Now, collapse the Line Fit Plot and expand the Residual Plots. Notice that two-level outlining is used advantageously for nesting the Residual Plots. You can expand and collapse each of these residual scatter plots by clicking its outline button or collapse all of them as a group.[15]

Click the outline buttons to expand the “Residuals -vs- Predicted Plot,” and the “Age Residual Plot,” as shown below.

Don’t forget that every Regress produced report is an entry in your datasheet’s workbook and is an Excel worksheet with its gridlines and row/column entries turned off. You can change fonts and number formats, copy/paste, annotate, etc., at will.

This completes your first regression model. Now is a good time to save your workbook. So, select the “Save” or “Save As” item from the File menu. Excel will prompt to convert MYDATA.XLS to workbook format during the Save operation. If you do not convert it to a workbook, Excel will save only the active worksheet and not the entire workbook.

How do you go back to create other regression models from this datasheet using different variables? You do this at any time by clicking the left button on the Regress Toolbar. At this point, you have several other options, however.

Clicking the middle “Report” button again will give you the opportunity to collect additional information from the previous model that you might not have checked earlier. To illustrate this, click the Report button. Note the same Regression Results dialog box appears. Regress always remembers your last actions.

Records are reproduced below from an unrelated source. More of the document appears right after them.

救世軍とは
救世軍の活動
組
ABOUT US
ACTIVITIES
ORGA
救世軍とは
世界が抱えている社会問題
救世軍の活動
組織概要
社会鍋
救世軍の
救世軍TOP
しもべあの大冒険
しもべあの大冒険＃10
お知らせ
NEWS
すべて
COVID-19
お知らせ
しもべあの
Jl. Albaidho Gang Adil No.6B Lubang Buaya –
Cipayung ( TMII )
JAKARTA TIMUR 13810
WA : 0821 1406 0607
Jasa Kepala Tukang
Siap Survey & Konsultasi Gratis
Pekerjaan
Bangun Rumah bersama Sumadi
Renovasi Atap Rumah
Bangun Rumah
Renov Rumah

If you click OK at this point, you will get a second report that is identical to the first one you kept. Since they would be redundant, un-check most of the tables and plots that you checked previously. Now, instead, check the boxes to keep the Line Fit Plot, Add Confidence Intervals, and Predicted and Residual Matrix, as below. When you check the Predicted and Residual Matrix option, the “Leverage Values” option un-gray’s to allow its selection. Leave this box un-checked for now.

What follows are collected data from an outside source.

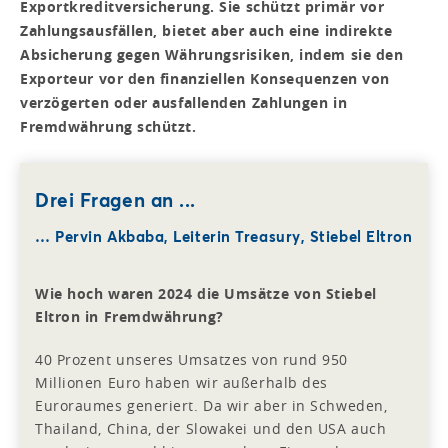
Exportkreditversicherung. Sie schützt primär vor
Zahlungsausfällen, bietet aber auch eine indirekte
Absicherung gegen Währungsrisiken, indem sie den
Exporteur vor den finanziellen Konsequenzen von
verzögerten oder ausfallenden Zahlungen in
Fremdwährung schützt.
Drei Fragen an ...
… Pervin Akbaba, Leiterin Treasury, Stiebel Eltron
Wie hoch waren 2024 die Umsätze von Stiebel
Eltron in Fremdwährung?
40 Prozent unseres Umsatzes von rund 950
Millionen Euro haben wir außerhalb des
Euroraumes generiert. Da wir aber in Schweden,
Thailand, China, der Slowakei und den USA auch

Click the “OK” button. Regress will notice that you did not change your Regression Name and will complain, as below:

Since you are asking for more information on the same regression model, normally, you would “Append” the new information to the previous report worksheet. However, for the sake of illustration, let’s keep this second report in a separate worksheet. So, click the third option (“Save results instead to:”) to place the report into a second worksheet whose name defaults to an incremented version of the previous name, which you can override, if you wish, with another name. For now, accept the new default name by clicking the OK button.

Regress opens a new worksheet using the name of “My Regression Model #2.” Contained in it is a new Statistics and Summary Table, Line Fit Plot, and the Residual Table. Whenever the advanced option “Add Confidence Intervals” is checked, Regress also produces three additional statistics in the Statistics and Summary Table: (1) the regression model’s degrees of freedom, “Deg.Free,” and using the degrees of freedom and the default 95% option, (2) the “back-of-statistics-book” t-table value for a two tail, (1-95%)/2 = 2.5%, hypothesis test, “t(2.5%, 8).” In addition, (3) the 95% confidence intervals are presented for each regression coefficient.

Next, expand the Line Fit plot. Whenever you define a one-predictor regression model and check the “Add Confidence Intervals” option, Regress also adds the 95% confidence interval lines for forecasting the range of individual population values of Y given Age.[16]

In all appropriate tables and plots, such as above, you may, of course, override the 95% default Regress uses by changing the “95%” entry in the earlier dialog box, repeated below.